• [EXERCISE BRIEF]:
Take from the material every line that contains the word "during".

• [INFORMATION SHOWN]:

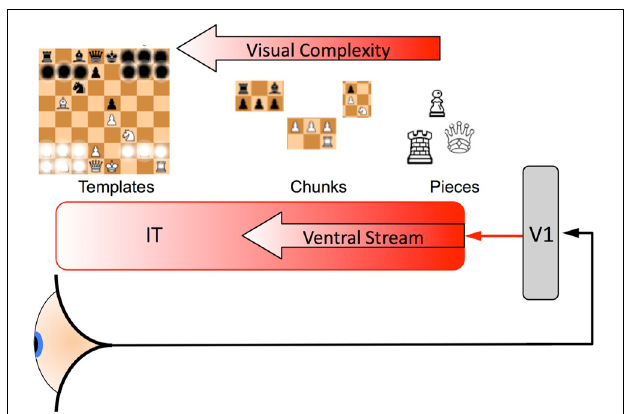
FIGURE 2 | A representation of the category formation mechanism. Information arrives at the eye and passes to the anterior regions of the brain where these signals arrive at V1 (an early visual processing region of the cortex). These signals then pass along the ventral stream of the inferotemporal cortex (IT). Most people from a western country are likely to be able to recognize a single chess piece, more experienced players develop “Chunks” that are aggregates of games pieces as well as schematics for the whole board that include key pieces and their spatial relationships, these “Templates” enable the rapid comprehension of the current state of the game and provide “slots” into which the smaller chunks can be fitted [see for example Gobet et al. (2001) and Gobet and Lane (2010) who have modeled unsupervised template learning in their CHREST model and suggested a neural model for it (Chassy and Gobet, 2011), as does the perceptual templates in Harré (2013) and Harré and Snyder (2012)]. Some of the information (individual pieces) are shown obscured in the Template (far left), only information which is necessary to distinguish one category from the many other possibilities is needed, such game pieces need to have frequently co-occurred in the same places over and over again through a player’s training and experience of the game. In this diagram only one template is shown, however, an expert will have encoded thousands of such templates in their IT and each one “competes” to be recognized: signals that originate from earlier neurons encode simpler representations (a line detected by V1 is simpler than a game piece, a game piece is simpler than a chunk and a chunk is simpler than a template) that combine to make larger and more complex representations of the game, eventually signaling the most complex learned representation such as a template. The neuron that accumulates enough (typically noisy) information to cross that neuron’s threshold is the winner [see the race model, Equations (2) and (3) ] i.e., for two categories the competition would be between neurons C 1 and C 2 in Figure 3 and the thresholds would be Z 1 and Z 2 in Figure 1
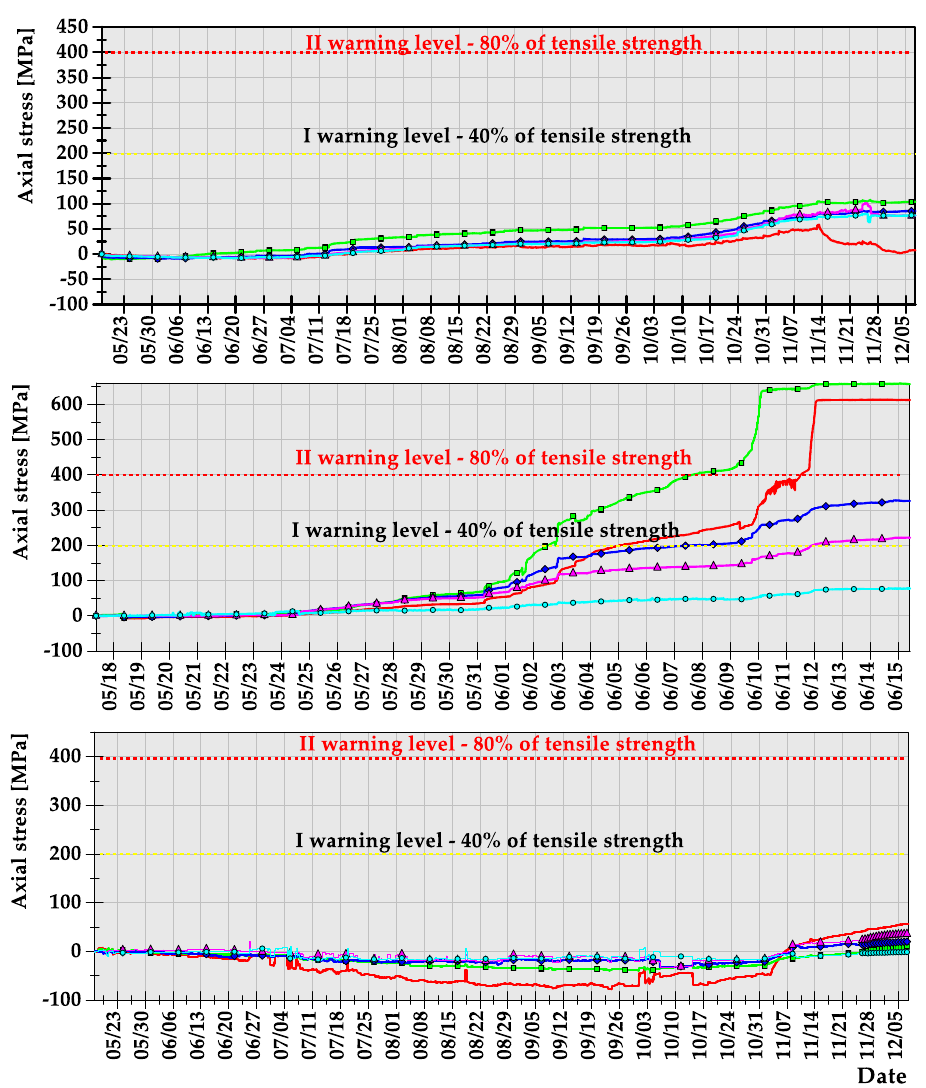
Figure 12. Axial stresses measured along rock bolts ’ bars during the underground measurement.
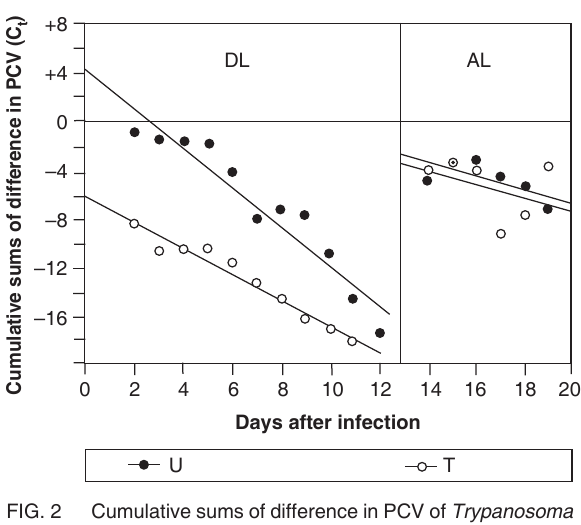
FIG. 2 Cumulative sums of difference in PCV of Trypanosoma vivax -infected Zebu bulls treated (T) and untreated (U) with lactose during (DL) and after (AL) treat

• [FINISHED EXERCISE]:
Figure 12. Axial stresses measured along rock bolts ’ bars during the underground measurement.
FIG. 2 Cumulative sums of difference in PCV of Trypanosoma vivax -infected Zebu bulls treated (T) and untreated (U) with lactose during (DL) and after (AL) treat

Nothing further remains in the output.